Elles ont deux motifs: le plaisir, l’intérêt; et un troisième plus impérieux: le devoir.
Les devoirs se divisent en deux classes: 1o devoirs envers nous-mêmes, lesquels consistent à soigner notre corps, nous garantir de toute injure. Ils entendaient cela parfaitement; 2o devoirs envers les autres, c’est-à-dire être toujours loyal, débonnaire et même fraternel, le genre humain n’étant qu’une seule famille. Souvent une chose nous agrée qui nuit à nos semblables; l’intérêt diffère du bien, car le bien est de soi-même irréductible. Les enfants ne comprenaient pas. Il remit à la fois prochaine la sanction des devoirs.
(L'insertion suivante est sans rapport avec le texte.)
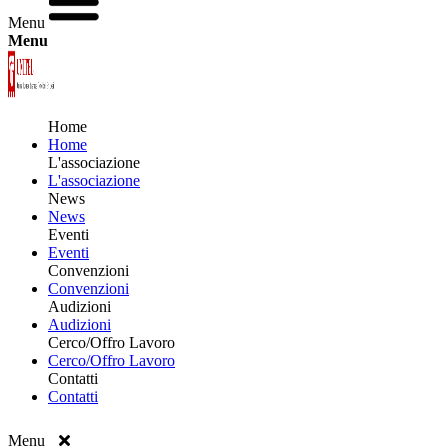
Menu
Menu
Home
Home
L'associazione
L'associazione
News
News
Eventi
Eventi
Convenzioni
Convenzioni
Audizioni
Audizioni
Cerco/Offro Lavoro
Cerco/Offro Lavoro
Contatti
Contatti
Menu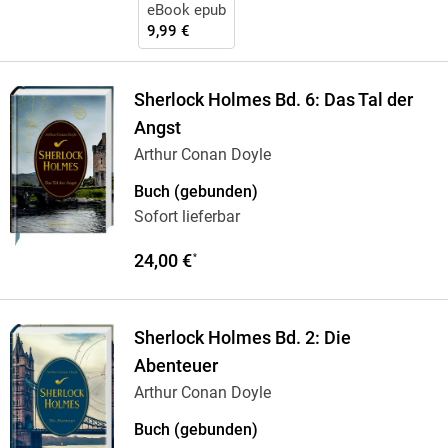
eBook epub
9,99 €
Sherlock Holmes Bd. 6: Das Tal der
Angst
Arthur Conan Doyle
Buch (gebunden)
Sofort lieferbar
24,00 €
*
Sherlock Holmes Bd. 2: Die
Abenteuer
Arthur Conan Doyle
Buch (gebunden)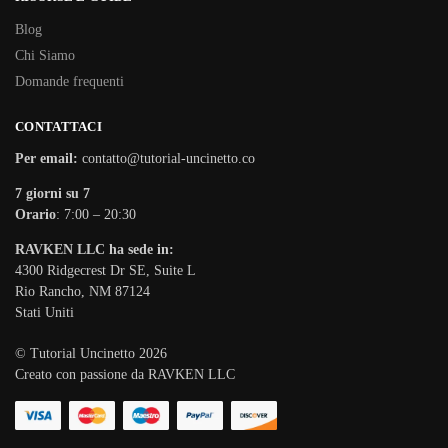
Blog
Chi Siamo
Domande frequenti
CONTATTACI
Per email:
contatto@tutorial-uncinetto.co
7 giorni su 7
Orario
: 7:00 – 20:30
RAVKEN LLC ha sede in:
4300 Ridgecrest Dr SE, Suite L
Rio Rancho, NM 87124
Stati Uniti
© Tutorial Uncinetto 2026
Creato con passione da RAVKEN LLC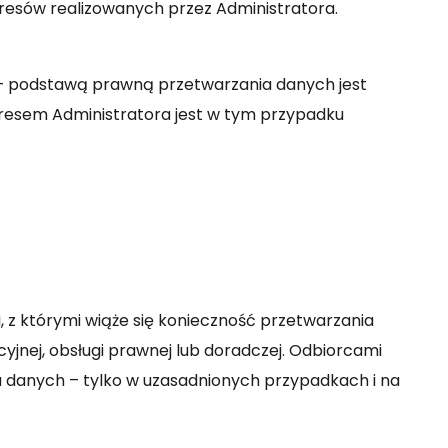
resów realizowanych przez Administratora.
 – podstawą prawną przetwarzania danych jest
eresem Administratora jest w tym przypadku
z którymi wiąże się konieczność przetwarzania
cyjnej, obsługi prawnej lub doradczej. Odbiorcami
danych – tylko w uzasadnionych przypadkach i na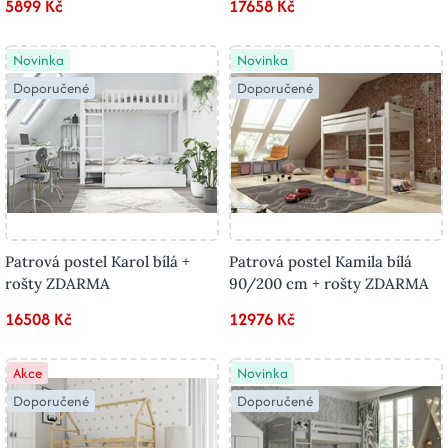
5899 Kč
17658 Kč
Novinka
Novinka
Doporučené
Doporučené
Patrová postel Karol bílá +
Patrová postel Kamila bílá
rošty ZDARMA
90/200 cm + rošty ZDARMA
16508 Kč
12976 Kč
Akce
Novinka
Doporučené
Doporučené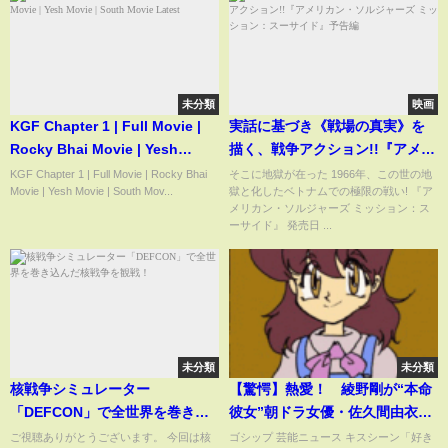
未分類
映画
KGF Chapter 1 | Full Movie |
実話に基づき《戦場の真実》を
Rocky Bhai Movie | Yesh
描く、戦争アクション!!『アメリ
Movie | South Movie Latest
カン・ソルジャーズ ミッショ
KGF Chapter 1 | Full Movie | Rocky Bhai
そこに地獄が在った 1966年、この世の地
Movie | Yesh Movie | South Mov...
獄と化したベトナムでの極限の戦い! 『ア
ン：スーサイド』予告編
メリカン・ソルジャーズ ミッション：ス
ーサイド』 発売日 ...
未分類
未分類
核戦争シミュレーター
【驚愕】熱愛！ 綾野剛が“本命
「DEFCON」で全世界を巻き込
彼女”朝ドラ女優・佐久間由衣と
んだ核戦争を観戦！
「通い愛」
ご視聴ありがとうございます。 今回は核
ゴシップ 芸能ニュース キスシーン「好き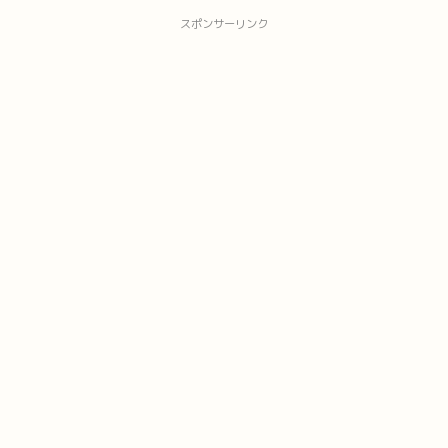
スポンサーリンク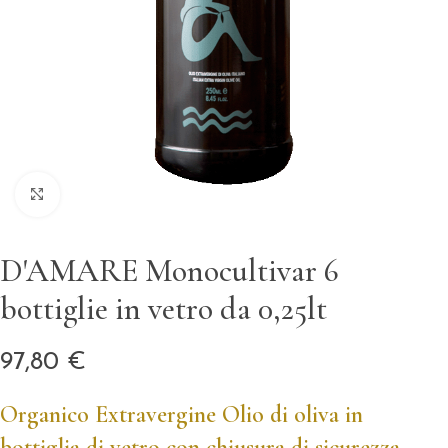
Clicca per ingrandire
D'AMARE Monocultivar 6
bottiglie in vetro da 0,25lt
97,80
€
Organico
Extravergine
Olio di oliva in
bottiglia di vetro con chiusura di sicurezza –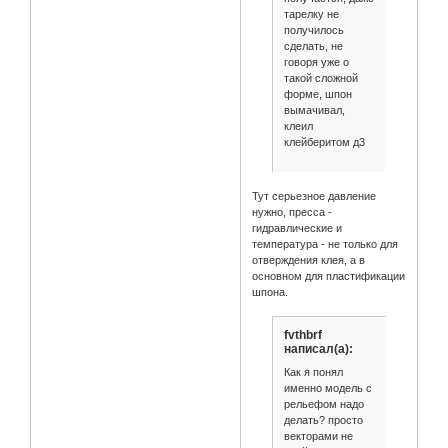
тарелку не
получилось
сделать, не
говоря уже о
такой сложной
форме, шпон
вымачивал,
клеил
клейберитом д3
Тут серьезное давление
нужно, пресса -
гидравлические и
температура - не только для
отверждения клея, а в
основном для пластификации
шпона.
fvthbrf
написал(а):
Как я понял
именно модель с
рельефом надо
делать? просто
векторами не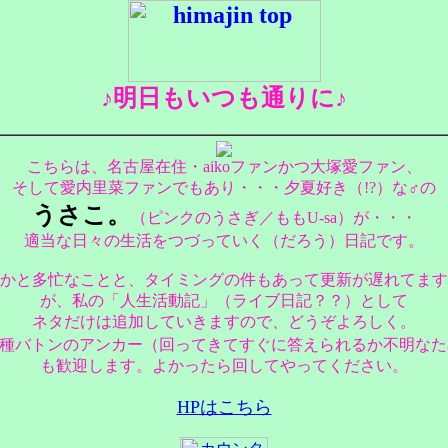
♪明日もいつも通りに♪
こちらは、名古屋在住・aikoファンかつ大塚愛ファン、
そして愛内里菜ファンでもあり・・・夕夏好き（!?）な♂の
うさこ。
（ピンクのうさぎ／ももU-sa）が・・・
適当な日々の生活をつづっていく（だろう）日記です。
かと多忙なことと、タイミングの件もあって更新が遅れてます
が、私の「人生活動記」（ライブ日記？？）として
ネタだけは追加していきますので、どうぞよろしく。
各種バトンのアンカー（回ってきてすぐに答えられるか不明なた
も歓迎します。よかったら回してやってください。
HPはこちら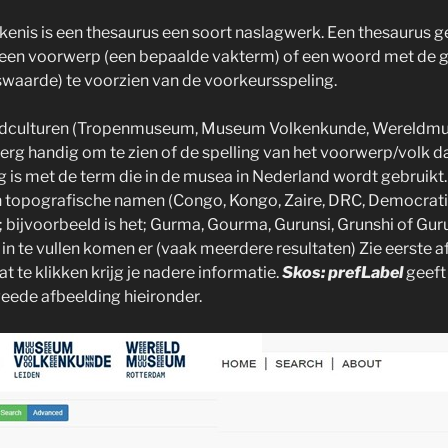
ekenis is een thesaurus een soort naslagwerk. Een thesaurus 
een voorwerp (een bepaalde vakterm) of een woord met de 
waarde) te voorzien van de voorkeursspeling.
ldculturen (Tropenmuseum, Museum Volkenkunde, Wereldm
erg handig om te zien of de spelling van het voorwerp/volk da
is met de term die in de musea in Nederland wordt gebruikt. 
an topografische namen (Congo, Kongo, Zaire, DRC, Democrat
 bijvoorbeeld is het; Gurma, Gourma, Gurunsi, Grunshi of Gu
 in te vullen komen er (vaak meerdere resultaten) Zie eerste a
t te klikken krijg je nadere informatie.
Skos: prefLabel
geeft
weede afbeelding hieironder.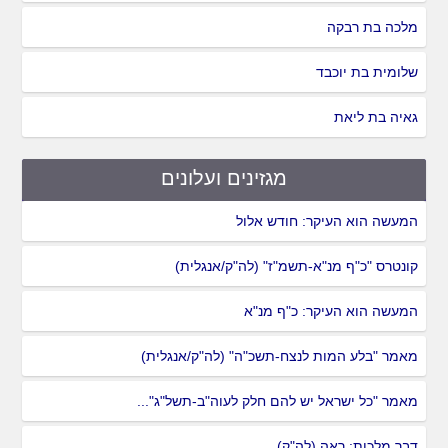
מלכה בת רבקה
שלומית בת יוכבד
גאיה בת ליאת
מגזינים ועלונים
המעשה הוא העיקר: חודש אלול
קונטרס "כ"ף מנ"א-תשמ"ז" (לה"ק/אנגלית)
המעשה הוא העיקר: כ"ף מנ"א
מאמר "בלע המות לנצח-תשכ"ה" (לה"ק/אנגלית)
מאמר "כל ישראל יש להם חלק לעוה"ב-תשל"ג"...
דבר מלכות: ראה (לה"ק)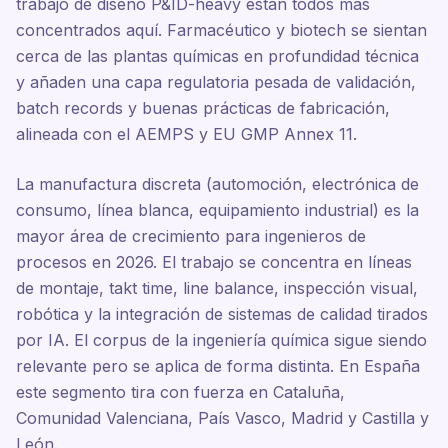
trabajo de diseño P&ID-heavy están todos más
concentrados aquí. Farmacéutico y biotech se sientan
cerca de las plantas químicas en profundidad técnica
y añaden una capa regulatoria pesada de validación,
batch records y buenas prácticas de fabricación,
alineada con el AEMPS y EU GMP Annex 11.
La manufactura discreta (automoción, electrónica de
consumo, línea blanca, equipamiento industrial) es la
mayor área de crecimiento para ingenieros de
procesos en 2026. El trabajo se concentra en líneas
de montaje, takt time, line balance, inspección visual,
robótica y la integración de sistemas de calidad tirados
por IA. El corpus de la ingeniería química sigue siendo
relevante pero se aplica de forma distinta. En España
este segmento tira con fuerza en Cataluña,
Comunidad Valenciana, País Vasco, Madrid y Castilla y
León.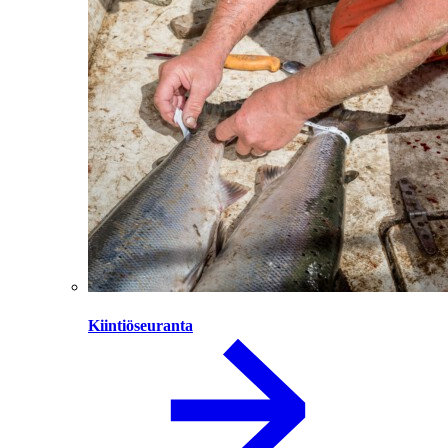
Kiintiöseuranta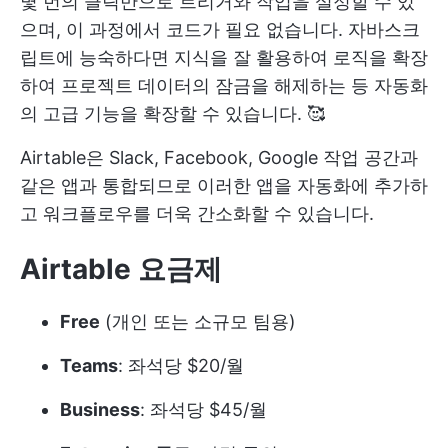
몇 번의 클릭만으로 트리거와 작업을 설정할 수 있
으며, 이 과정에서 코드가 필요 없습니다. 자바스크
립트에 능숙하다면 지식을 잘 활용하여 로직을 확장
하여 프로젝트 데이터의 잠금을 해제하는 등 자동화
의 고급 기능을 확장할 수 있습니다. 🥰
Airtable은 Slack, Facebook, Google 작업 공간과
같은 앱과 통합되므로 이러한 앱을 자동화에 추가하
고 워크플로우를 더욱 간소화할 수 있습니다.
Airtable 요금제
Free
(개인 또는 소규모 팀용)
Teams
: 좌석당 $20/월
Business
: 좌석당 $45/월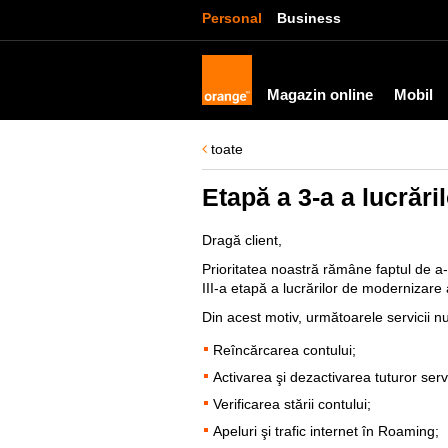
Personal
Business
Magazin online
Mobil
toate
Etapă a 3-a a lucrăr
Dragă client,
Prioritatea noastră rămâne faptul de a-
III-a etapă a lucrărilor de modernizare 
Din acest motiv, următoarele servicii nu
Reîncărcarea contului;
Activarea şi dezactivarea tuturor servi
Verificarea stării contului;
Apeluri şi trafic internet în Roaming;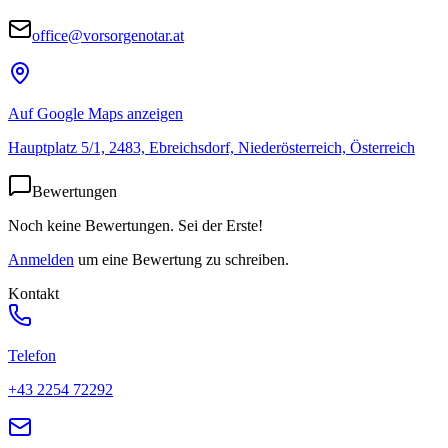
office@vorsorgenotar.at
Auf Google Maps anzeigen
Hauptplatz 5/1, 2483, Ebreichsdorf, Niederösterreich, Österreich
Bewertungen
Noch keine Bewertungen. Sei der Erste!
Anmelden
um eine Bewertung zu schreiben.
Kontakt
Telefon
+43 2254 72292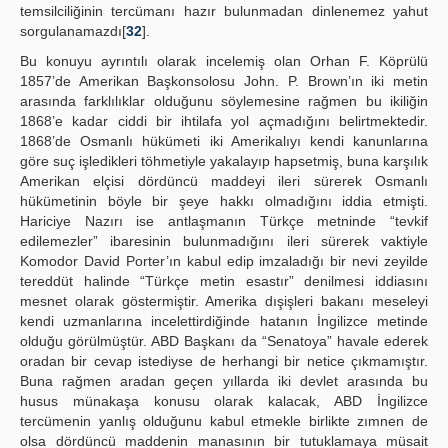
temsilciliğinin tercümanı hazır bulunmadan dinlenemez yahut
sorgulanamazdı[
32
].
Bu konuyu ayrıntılı olarak incelemiş olan Orhan F. Köprülü
1857’de Amerikan Başkonsolosu John. P. Brown’ın iki metin
arasında farklılıklar olduğunu söylemesine rağmen bu ikiliğin
1868’e kadar ciddi bir ihtilafa yol açmadığını belirtmektedir.
1868’de Osmanlı hükümeti iki Amerikalıyı kendi kanunlarına
göre suç işledikleri töhmetiyle yakalayıp hapsetmiş, buna karşılık
Amerikan elçisi dördüncü maddeyi ileri sürerek Osmanlı
hükümetinin böyle bir şeye hakkı olmadığını iddia etmişti.
Hariciye Nazırı ise antlaşmanın Türkçe metninde “tevkif
edilemezler” ibaresinin bulunmadığını ileri sürerek vaktiyle
Komodor David Porter’ın kabul edip imzaladığı bir nevi zeyilde
tereddüt halinde “Türkçe metin esastır” denilmesi iddiasını
mesnet olarak göstermiştir. Amerika dışişleri bakanı meseleyi
kendi uzmanlarına incelettirdiğinde hatanın İngilizce metinde
olduğu görülmüştür. ABD Başkanı da “Senatoya” havale ederek
oradan bir cevap istediyse de herhangi bir netice çıkmamıştır.
Buna rağmen aradan geçen yıllarda iki devlet arasında bu
husus münakaşa konusu olarak kalacak, ABD İngilizce
tercümenin yanlış olduğunu kabul etmekle birlikte zımnen de
olsa dördüncü maddenin manasının bir tutuklamaya müsait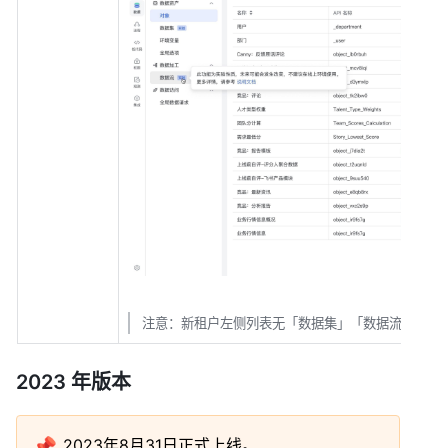
注意：新租户左侧列表无「数据集」「数据流」
2023 年版本
📌
2023年8月31日正式上线。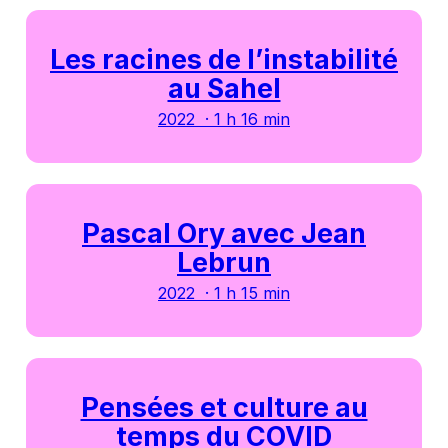
Les racines de l’instabilité
au Sahel
2022 · 1 h 16 min
Pascal Ory avec Jean
Lebrun
2022 · 1 h 15 min
Pensées et culture au
temps du COVID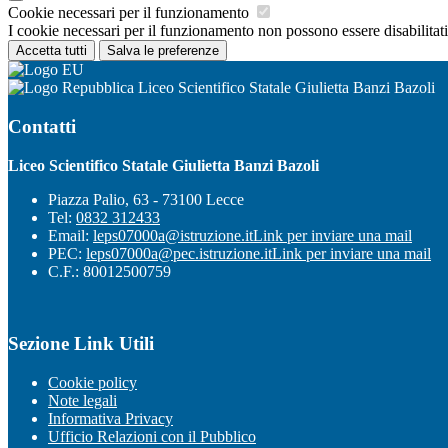
Cookie necessari per il funzionamento
I cookie necessari per il funzionamento non possono essere disabilitati.
Accetta tutti
Salva le preferenze
Liceo Scientifico Statale Giulietta Banzi Bazoli
Contatti
Liceo Scientifico Statale Giulietta Banzi Bazoli
Piazza Palio, 63 - 73100 Lecce
Tel:
0832 312433
Email:
leps07000a@istruzione.it
Link per inviare una mail
PEC:
leps07000a@pec.istruzione.it
Link per inviare una mail
C.F.: 80012500759
Sezione Link Utili
Cookie policy
Note legali
Informativa Privacy
Ufficio Relazioni con il Pubblico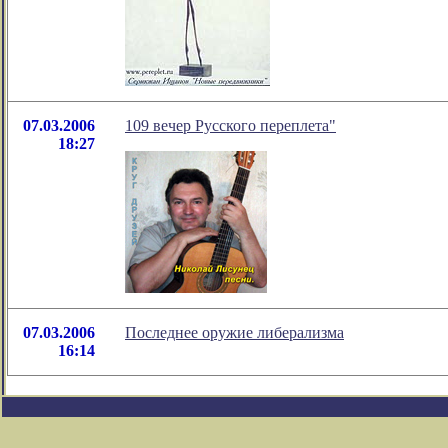
07.03.2006
109 вечер Русского переплета"
18:27
07.03.2006
Последнее оружие либерализма
16:14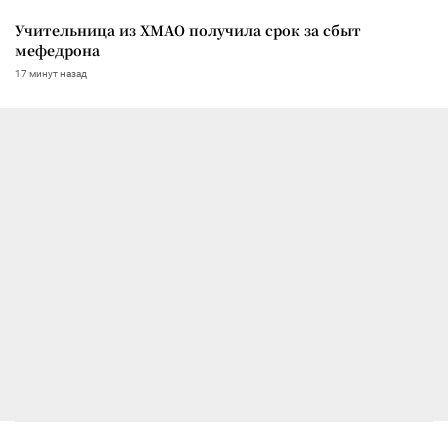
Учительница из ХМАО получила срок за сбыт
мефедрона
17 минут назад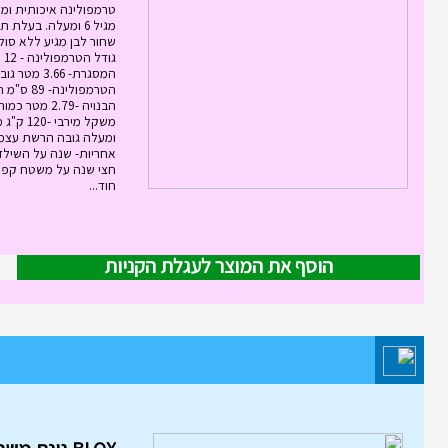
טרמפולינה איכותית ומ
שחור לבן מגיע ללא סול
גוד
המסגרת- 3.66
הטרמפולינ
אחריות- שנה על השילד
חצי שנה על משטח קפי
חוד...
הוסף את המוצר לעגלת הקניות
מוצר השבוע במחלקת משחקי חשי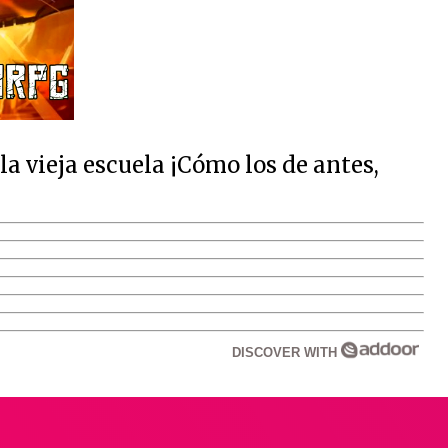
 vieja escuela ¡Cómo los de antes,
DISCOVER WITH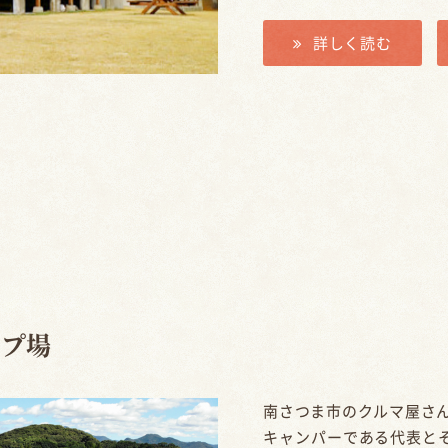
詳しく読む
ンプ場
南さつま市のクルマ屋さ
キャンパーである代表とそ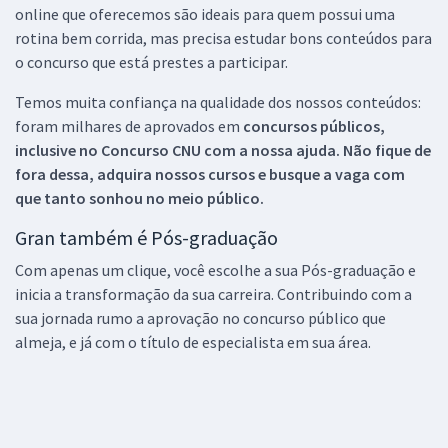
online que oferecemos são ideais para quem possui uma
rotina bem corrida, mas precisa estudar bons conteúdos para
o concurso que está prestes a participar.
Temos muita confiança na qualidade dos nossos conteúdos:
foram milhares de aprovados em
concursos públicos,
inclusive no
Concurso CNU
com a nossa ajuda. Não fique de
fora dessa, adquira nossos cursos e busque a vaga com
que tanto sonhou no meio público.
Gran também é Pós-graduação
Com apenas um clique, você escolhe a sua Pós-graduação e
inicia a transformação da sua carreira. Contribuindo com a
sua jornada rumo a aprovação no concurso público que
almeja, e já com o título de especialista em sua área.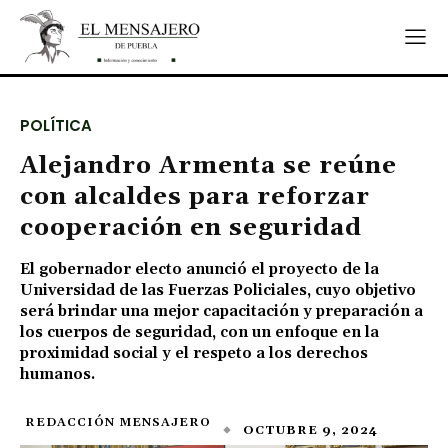
POLÍTICA
Alejandro Armenta se reúne
con alcaldes para reforzar
cooperación en seguridad
El gobernador electo anunció el proyecto de la
Universidad de las Fuerzas Policiales, cuyo objetivo
será brindar una mejor capacitación y preparación a
los cuerpos de seguridad, con un enfoque en la
proximidad social y el respeto a los derechos
humanos.
REDACCIÓN MENSAJERO
OCTUBRE 9, 2024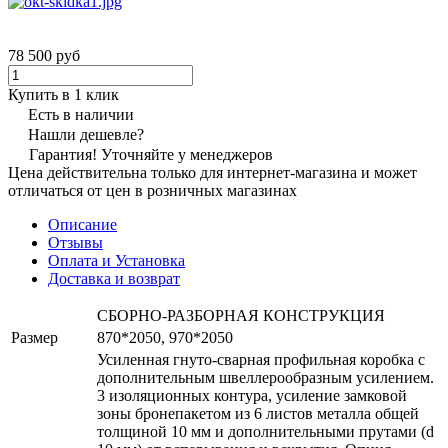
78 500 руб
Купить в 1 клик
Есть в наличии
Нашли дешевле?
Гарантия! Уточняйте у менеджеров
Цена действительна только для интернет-магазина и может
отличаться от цен в розничных магазинах
Описание
Отзывы
Оплата и Установка
Доставка и возврат
СБОРНО-РАЗБОРНАЯ КОНСТРУКЦИЯ
Размер
870*2050, 970*2050
Усиленная гнуто-сварная профильная коробка с
дополнительным швеллерообразным усилением.
3 изоляционных контура, усиление замковой
зоны бронепакетом из 6 листов металла общей
толщиной 10 мм и дополнительными прутами (d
Dans tout cela, suivant Bouvard, il n’avait pas défini le bien.
«Comment veux-tu le définir? On le sent.»
Alors les leçons de morale ne conviendraient qu’aux gens moraux, et le cours de Pécuchet n’alla pas plus loin.
Ils firent lire à leurs élèves des historiettes tendant à inspirer l’amour de la vertu. Elles assommèrent Victor.
Pour frapper son imagination, Pécuchet suspendit aux murs de sa chambre des images exposant la vie du bon sujet et celle du mauvais sujet. Le premier, Adolphe, embrassait sa mère, étudiait l’allemand, secourait un aveugle et était reçu à l’École polytechnique.
Le mauvais, Eugène, commençait par désobéir à son père, avait une querelle dans un café, battait son épouse, tombait ivre-mort, fracturait une armoire, et un dernier tableau le représentait au bagne, où un monsieur, accompagné d’un jeune garçon, disait, en le montrant:
«Tu vois, mon fils, les dangers de l’inconduite.»